Getting the job done - Campaign Launch Speech

"I was really fortunate that I spent most of my childhood in what is now Ward 11. It’s a place I’m intimately connected to, and it just feels right for my husband Steve and I to be raising our daughters here.  And it is the only place in this city where it felt right to run for City Council.  

For this event, I drove around Ward 11 putting up posters, and I got pretty nostalgic.  I stopped by the Oakridge Co-op, where we’d go rent a video on VHS after grocery shopping.  I dropped off a poster at Southland Leisure Centre, just a block from the Braeside townhouse that my mom and sister and brothers and I lived in.  I’d spend weekends with my dad in Acadia, picking nanking cherries from the bushes at the school. I headed down Southland to the Southwood library, just around the corner from our house on Sussex Crescent.  Now here we are, 5 minutes from where I attended Bishop Pinkham Jr High.

That’s my history.  Let me tell you about who I am today and why I’m running for City Council.

I want to be an effective Councillor.  Somebody who can get the job done.  And if we are going to deliver the quality of service that Calgarians need and deserve, then getting the job done means understanding my mandate and the mandate of City Administration. I’m part of a 15-member team on City Council where everyone has a vote. A Councillor has to rely on the expertise and talent of this immense organization and its subsidiaries to deliver the best product we possibly can at a reasonable cost. 

Taxes should get you goods and services that matter; dog parks, police and fire services, blue, black and green bins.  They shouldn’t pay for cumbersome bureaucracy, poor communication and the ineffective, self-serving use of political positions.  I want to be the Councillor who supports Administration to do their job, so they can provide Council with the information they need to do theirs.

I have seen a degradation of civility and courtesy in politics at all orders of government, and let’s not kid ourselves that it’s only south of the border.  Maybe I’m old-fashioned, but I think elected officials should be held to the highest standard of behaviour and ethics.  

When did this stop?  Maybe you’re thinking “Janet, it was never that great” well, let’s see what’s possible when we do expect more of our elected officials.
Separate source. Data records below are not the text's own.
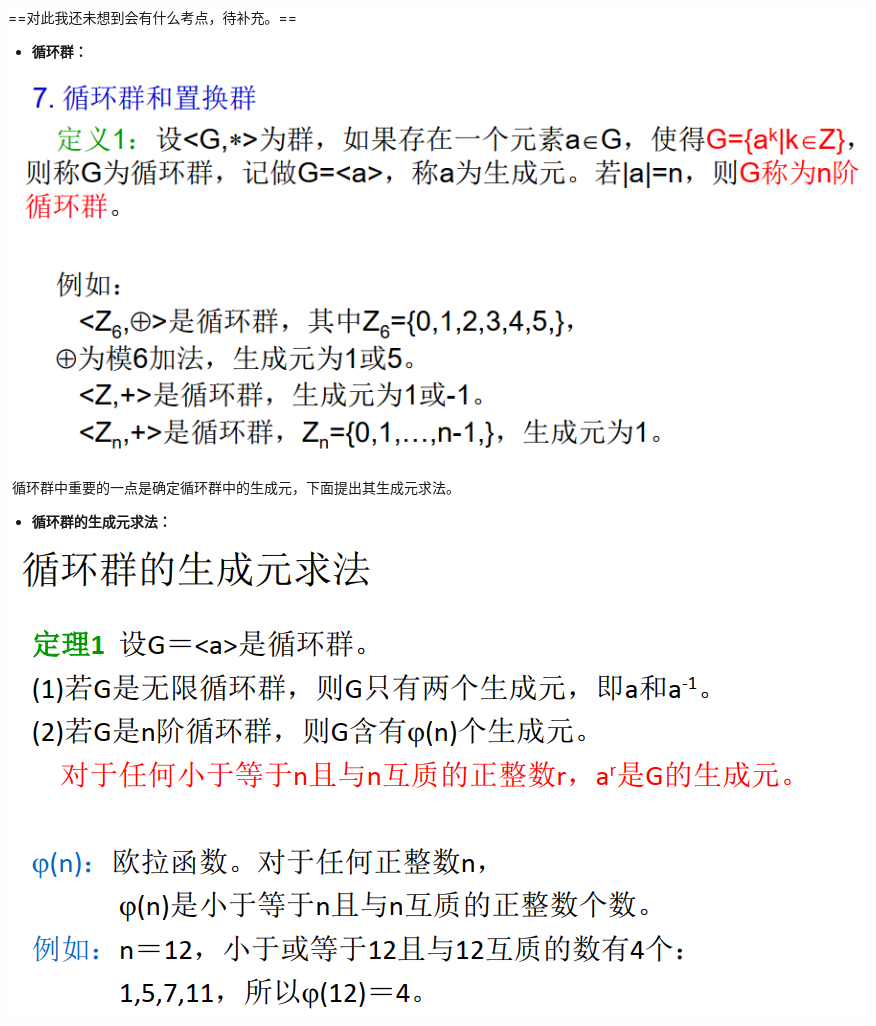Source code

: ==对此我还未想到会有什么考点，待补充。==

- **循环群：**

![image-20201225142042417](assets/image-20201225142042417.png)

​	循环群中重要的一点是确定循环群中的生成元，下面提出其生成元求法。

- **循环群的生成元求法：**

![image-20201225142327800](assets/image-20201225142327800.png)
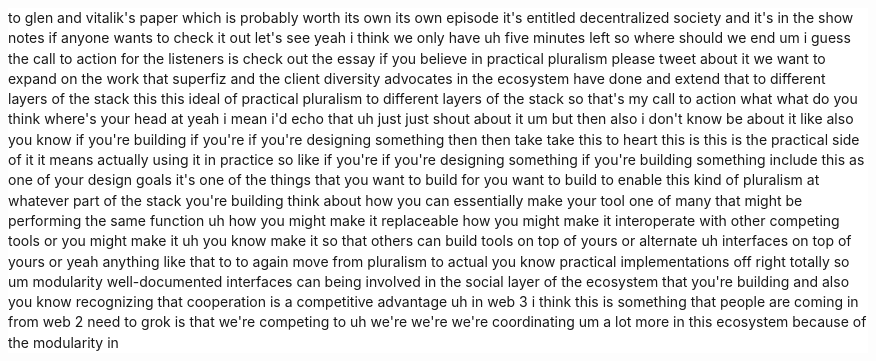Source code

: to glen and vitalik's paper which is
probably worth its own its own episode
it's entitled decentralized society and
it's in the show notes if anyone wants
to check it out
let's see
yeah i think we only have uh five
minutes left so where should we end um i
guess the call to action for the
listeners is check out the essay if you
believe in practical pluralism please
tweet about it we want to expand on the
work that superfiz and
the
client diversity advocates in the
ecosystem have done and extend that to
different layers of the stack this this
ideal of practical pluralism to
different layers of the stack so that's
my call to action what what do you think
where's your head at
yeah i mean i'd echo that uh just just
shout about it um but then
also
i don't know be about it like also you
know if you're building if you're if
you're designing something then then
take take this to heart this is this is
the practical side of it
it means actually using it in practice
so like if you're if you're designing
something if you're building something
include this as one of your design goals
it's one of the things that you want to
build for you want to build to enable
this kind of pluralism at whatever part
of the stack you're building
think about how you can essentially make
your tool
one of many that might be performing the
same function uh how you might make it
replaceable how you might make it
interoperate with other competing tools
or you might make it uh
you know
make it so that others can build tools
on top of yours or alternate uh
interfaces on top of yours or yeah
anything like that to to again
move from pluralism to actual you know
practical implementations off right
totally so
um modularity well-documented interfaces
can
being involved in the social layer of
the ecosystem that you're building and
also you know
recognizing that cooperation is a
competitive advantage uh in web 3 i
think this is something that people are
coming in from web 2 need to grok is
that we're competing to uh we're we're
we're coordinating um a lot more in this
ecosystem because of the modularity in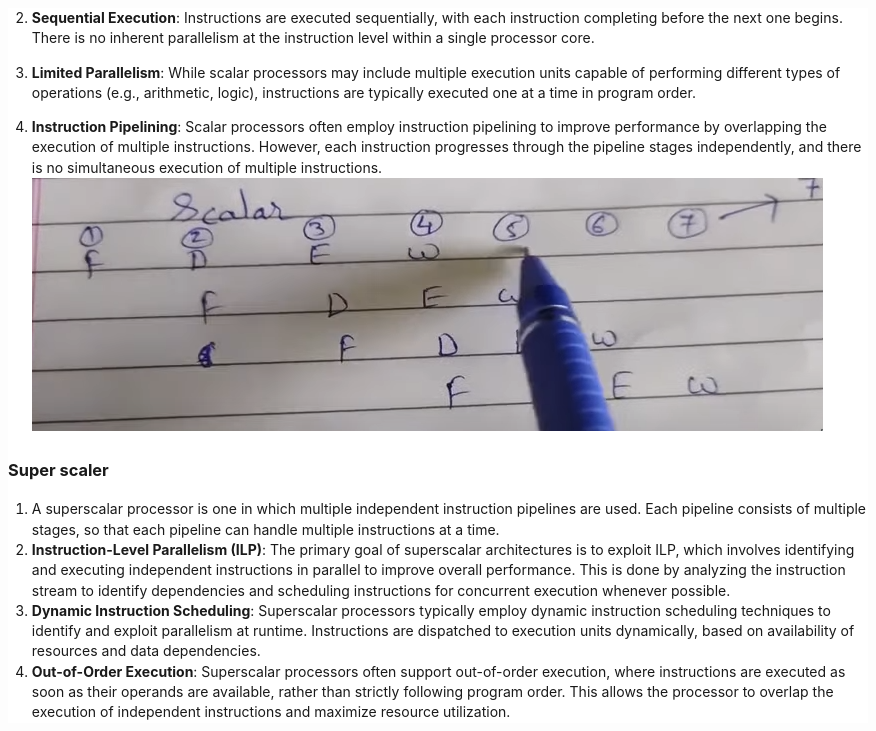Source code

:2. **Sequential Execution**: Instructions are executed sequentially, with each instruction completing before the next one begins. There is no inherent parallelism at the instruction level within a single processor core.

3. **Limited Parallelism**: While scalar processors may include multiple execution units capable of performing different types of operations (e.g., arithmetic, logic), instructions are typically executed one at a time in program order.

4. **Instruction Pipelining**: Scalar processors often employ instruction pipelining to improve performance by overlapping the execution of multiple instructions. However, each instruction progresses through the pipeline stages independently, and there is no simultaneous execution of multiple instructions.
![](../../statics/Pasted%20image%2020240425213003.png)

### Super scaler
1. A superscalar processor is one in which multiple independent instruction pipelines are used. Each pipeline consists of multiple stages, so that each pipeline can handle multiple instructions at a time.
2. **Instruction-Level Parallelism (ILP)**: The primary goal of superscalar architectures is to exploit ILP, which involves identifying and executing independent instructions in parallel to improve overall performance. This is done by analyzing the instruction stream to identify dependencies and scheduling instructions for concurrent execution whenever possible.
3. **Dynamic Instruction Scheduling**: Superscalar processors typically employ dynamic instruction scheduling techniques to identify and exploit parallelism at runtime. Instructions are dispatched to execution units dynamically, based on availability of resources and data dependencies.
4. **Out-of-Order Execution**: Superscalar processors often support out-of-order execution, where instructions are executed as soon as their operands are available, rather than strictly following program order. This allows the processor to overlap the execution of independent instructions and maximize resource utilization.
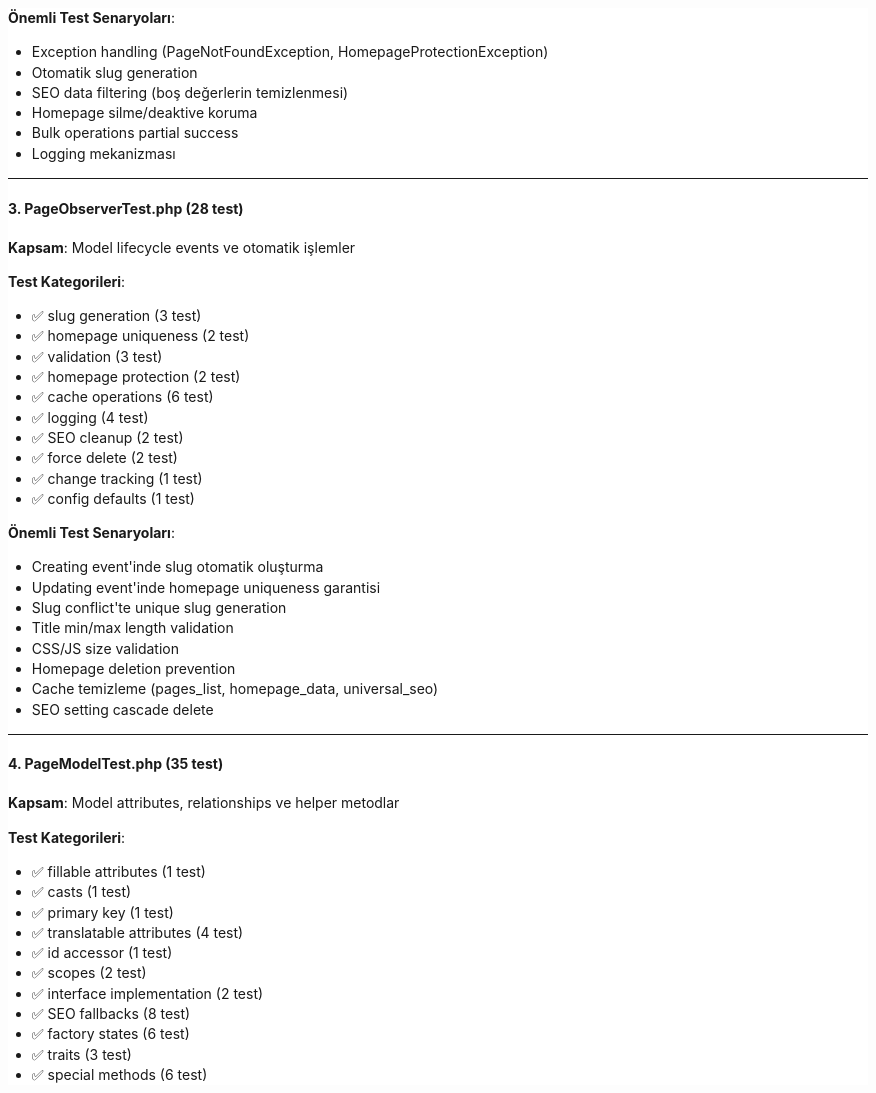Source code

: **Önemli Test Senaryoları**:
- Exception handling (PageNotFoundException, HomepageProtectionException)
- Otomatik slug generation
- SEO data filtering (boş değerlerin temizlenmesi)
- Homepage silme/deaktive koruma
- Bulk operations partial success
- Logging mekanizması

---

#### 3. PageObserverTest.php (28 test)
**Kapsam**: Model lifecycle events ve otomatik işlemler

**Test Kategorileri**:
- ✅ slug generation (3 test)
- ✅ homepage uniqueness (2 test)
- ✅ validation (3 test)
- ✅ homepage protection (2 test)
- ✅ cache operations (6 test)
- ✅ logging (4 test)
- ✅ SEO cleanup (2 test)
- ✅ force delete (2 test)
- ✅ change tracking (1 test)
- ✅ config defaults (1 test)

**Önemli Test Senaryoları**:
- Creating event'inde slug otomatik oluşturma
- Updating event'inde homepage uniqueness garantisi
- Slug conflict'te unique slug generation
- Title min/max length validation
- CSS/JS size validation
- Homepage deletion prevention
- Cache temizleme (pages_list, homepage_data, universal_seo)
- SEO setting cascade delete

---

#### 4. PageModelTest.php (35 test)
**Kapsam**: Model attributes, relationships ve helper metodlar

**Test Kategorileri**:
- ✅ fillable attributes (1 test)
- ✅ casts (1 test)
- ✅ primary key (1 test)
- ✅ translatable attributes (4 test)
- ✅ id accessor (1 test)
- ✅ scopes (2 test)
- ✅ interface implementation (2 test)
- ✅ SEO fallbacks (8 test)
- ✅ factory states (6 test)
- ✅ traits (3 test)
- ✅ special methods (6 test)
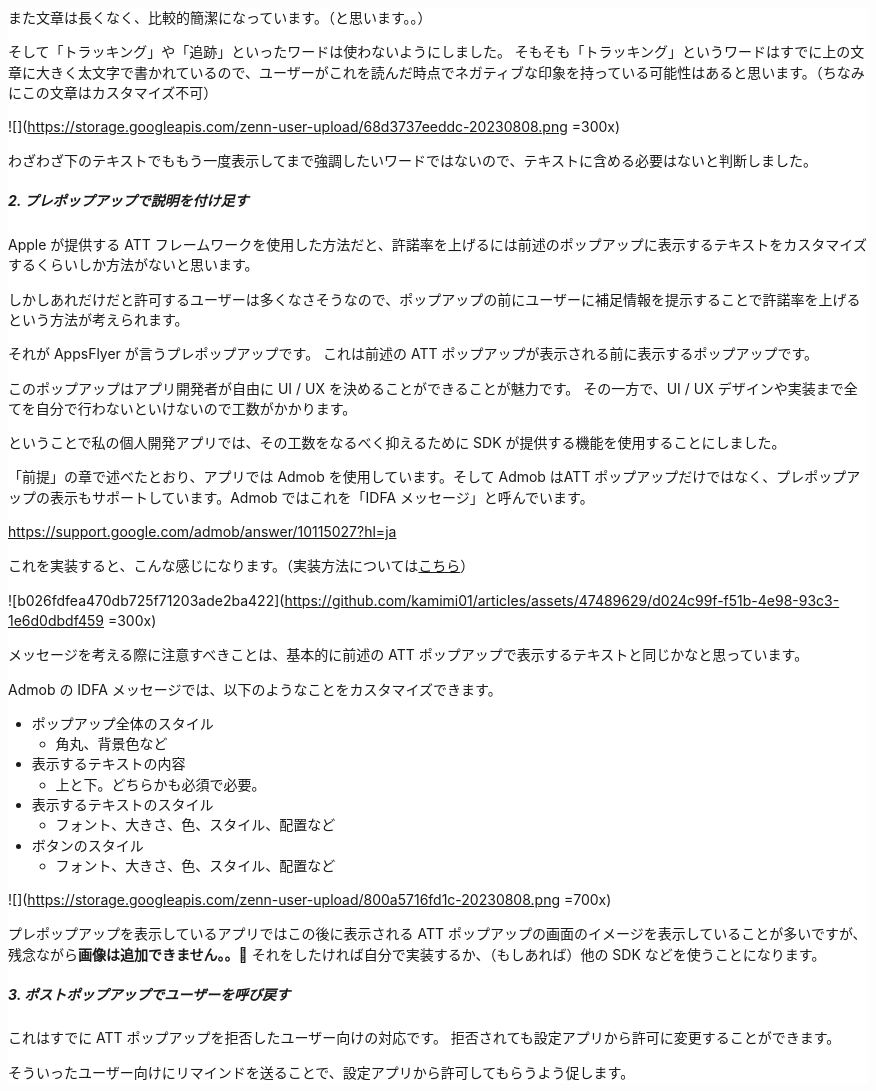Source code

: また文章は長くなく、比較的簡潔になっています。（と思います。。）

そして「トラッキング」や「追跡」といったワードは使わないようにしました。
そもそも「トラッキング」というワードはすでに上の文章に大きく太文字で書かれているので、ユーザーがこれを読んだ時点でネガティブな印象を持っている可能性はあると思います。（ちなみにこの文章はカスタマイズ不可）

![](https://storage.googleapis.com/zenn-user-upload/68d3737eeddc-20230808.png =300x)

わざわざ下のテキストでももう一度表示してまで強調したいワードではないので、テキストに含める必要はないと判断しました。

##### 2. プレポップアップで説明を付け足す

Apple が提供する ATT フレームワークを使用した方法だと、許諾率を上げるには前述のポップアップに表示するテキストをカスタマイズするくらいしか方法がないと思います。

しかしあれだけだと許可するユーザーは多くなさそうなので、ポップアップの前にユーザーに補足情報を提示することで許諾率を上げるという方法が考えられます。

それが AppsFlyer が言うプレポップアップです。
これは前述の ATT ポップアップが表示される前に表示するポップアップです。

このポップアップはアプリ開発者が自由に UI / UX を決めることができることが魅力です。
その一方で、UI / UX デザインや実装まで全てを自分で行わないといけないので工数がかかります。

ということで私の個人開発アプリでは、その工数をなるべく抑えるために SDK が提供する機能を使用することにしました。

「前提」の章で述べたとおり、アプリでは Admob を使用しています。そして Admob はATT ポップアップだけではなく、プレポップアップの表示もサポートしています。Admob ではこれを「IDFA メッセージ」と呼んでいます。

https://support.google.com/admob/answer/10115027?hl=ja

これを実装すると、こんな感じになります。（実装方法については[こちら](https://zenn.dev/kamimi01/articles/implement_idfa_message_with_admob)）

![b026fdfea470db725f71203ade2ba422](https://github.com/kamimi01/articles/assets/47489629/d024c99f-f51b-4e98-93c3-1e6d0dbdf459 =300x)

メッセージを考える際に注意すべきことは、基本的に前述の ATT ポップアップで表示するテキストと同じかなと思っています。

Admob の IDFA メッセージでは、以下のようなことをカスタマイズできます。

- ポップアップ全体のスタイル
  - 角丸、背景色など
- 表示するテキストの内容
  - 上と下。どちらかも必須で必要。
- 表示するテキストのスタイル
  - フォント、大きさ、色、スタイル、配置など
- ボタンのスタイル
  - フォント、大きさ、色、スタイル、配置など

![](https://storage.googleapis.com/zenn-user-upload/800a5716fd1c-20230808.png =700x)

プレポップアップを表示しているアプリではこの後に表示される ATT ポップアップの画面のイメージを表示していることが多いですが、残念ながら**画像は追加できません。。🥲**
それをしたければ自分で実装するか、（もしあれば）他の SDK などを使うことになります。

##### 3. ポストポップアップでユーザーを呼び戻す

これはすでに ATT ポップアップを拒否したユーザー向けの対応です。
拒否されても設定アプリから許可に変更することができます。

そういったユーザー向けにリマインドを送ることで、設定アプリから許可してもらうよう促します。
Let’s see what’s possible when we don’t insist on imposing childish bans on the use of electronic devices and social media in Council Chambers, but instead have the confidence to know that the person we’ve just elected can exercise common decency, good judgement, and balance.

Balance.  That’s a word you’ll hear a lot on my campaign trail. Let’s bring some balance to Council Chambers.  No more adversarial, polarizing politics.  I’m not interested in overhauling City Hall.  The City of Calgary has 15,000 employees!  Let’s work within the framework and the mandate provided.  Let’s advance the plans and strategies and the work already underway so we can keep moving forward, rather than getting mired in the minutiae of decisions that have already been made!

A vote for me, is sending a message that you want the party out of municipal government.

I’m not a card-carrying member of any political party.  This results in partisanship and more who-you-know politics.  I’m interested in making City Hall more inclusive, not less.

This can happen if we strive to keep parties out of City Hall.  But it can also happen when we intentionally seek to engage those Calgarians who have felt ignored and forgotten for so long.  Why do we celebrate when we get 50% voter turnout like that’s a grand success?  There’s no such thing as voter apathy, it’s just that your average political candidate does a crummy job of talking about things that matter to the so-called “apathetic”.  Well, I’m not your average politician.  And I want to tell all those people who feel like their elected officials have forgotten about them, for what it’s worth, I get it.  

To those 1 in 10 Calgarians living in low-income, I’ve spent the last 7 years advocating for policy, supporting communities, government and the non-profit sector to address the root causes of poverty.  For those families facing child care fees greater than your mortgage, I support enhancing access to affordable, quality child care in our city.  For those working part-time or unstable jobs, not sure if you’re going to pay the bills, I will work tirelessly to bring decent work to Calgary, so your kids and my kids can thrive here the way we did.  And to those suffering from homelessness, a mental illness or addiction - which could one day be any of us or our loved ones - whoever you are, wherever you’re at, you’re welcome in my city.

There are no simple solutions ahead for this City Council.  If there were, we would have seen them by now!  We are an intricate, buzzing city of 1.3 million people, and what we need are sustainable and vibrant communities.  Communities thrive when there is a diversity of income, homes, and ways to get around and family type.  I promote the idea of working where you live, and a decentralized model of economic hubs that reflect the changing future of work.  Especially for Ward 11 communities, I support gentle densification that honours the look and feel of existing communities, whether it be through modest mid-rise development or secondary suites.  The South West Ring Road, the BRT, changing demographics, non-standard work, development of T'suutina land, the Victoria Park Redevelopment Plan ... there are big changes coming to Ward 11.  Let's make sure Ward 11 has the representative you need to manage these as opportunities, not threats.  I want to be sure that you see yourself in our dynamic and ever-changing city.

Effective.  Balanced.  Inclusive.  With your support, we can see what’s possible.